I understand that for a number $a$ to have a multiplicative inverse in mod $n$, it must be coprime to $n$; therefore, all numbers that do not have a multiplicative inverse mod $n$ must share a factor with $n$.
Now, my prediction was that if $n$ is even, then the sum of all numbers that do not have a multiplicative inverse mod $n$ is $\frac{n}{2}\bmod{n}$, and if $n$ is odd, then the sum is $0\bmod{n}$.
Originally my proof was constructed something like this: if $n = p_1^{\alpha_1} p_2^{\alpha_2} \cdots p_k^{\alpha_k}$, then the sum of all the elements of this array:
$$\begin{align}
\begin{matrix}
p_1 & p_2 & \cdots & p_k \\ 2p_1 & 2p_2 & \cdots & 2p_k \\ \vdots & \vdots & \cdots & \vdots \\ n-2p_1 & n-2p_2 & \cdots & n-2p_k \\ n-p_1 & n-p_2 & \cdots & n-p_k \end{matrix}
\end{align}$$
would cancel out in the correct way. However, while trying to prove this, I hit a roadblock because I wasn't sure how to account for the multiplicity of the factors of $n$.

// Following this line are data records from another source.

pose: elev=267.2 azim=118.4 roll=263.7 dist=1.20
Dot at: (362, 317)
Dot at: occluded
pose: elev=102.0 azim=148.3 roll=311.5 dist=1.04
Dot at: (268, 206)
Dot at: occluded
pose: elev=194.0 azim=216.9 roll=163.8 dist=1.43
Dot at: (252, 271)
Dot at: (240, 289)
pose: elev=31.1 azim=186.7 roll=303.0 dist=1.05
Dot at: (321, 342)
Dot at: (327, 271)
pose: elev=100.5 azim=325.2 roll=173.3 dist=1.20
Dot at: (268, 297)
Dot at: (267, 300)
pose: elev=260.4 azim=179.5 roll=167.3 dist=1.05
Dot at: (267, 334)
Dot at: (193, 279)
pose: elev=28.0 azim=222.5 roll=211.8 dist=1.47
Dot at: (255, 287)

If I understand Wikipedia correctly, this is the same as finding the sum of all numbers that are not units in the ring of integers modulo $n$, $\mathbb{Z}/n\mathbb{Z}$. Is there any way to do this? If the result is so nice, I feel like there is also a nice way to prove this.
Best Answer
If $k$ is not coprime with $n$, then $n-k$ is not coprime with $n$ either. So you can group those $k$ by pairs $(k,n-k)$, and if $n$ is even and $\neq 2$ (and only in this case), $n/2$ is not coprime with $n$ and "alone".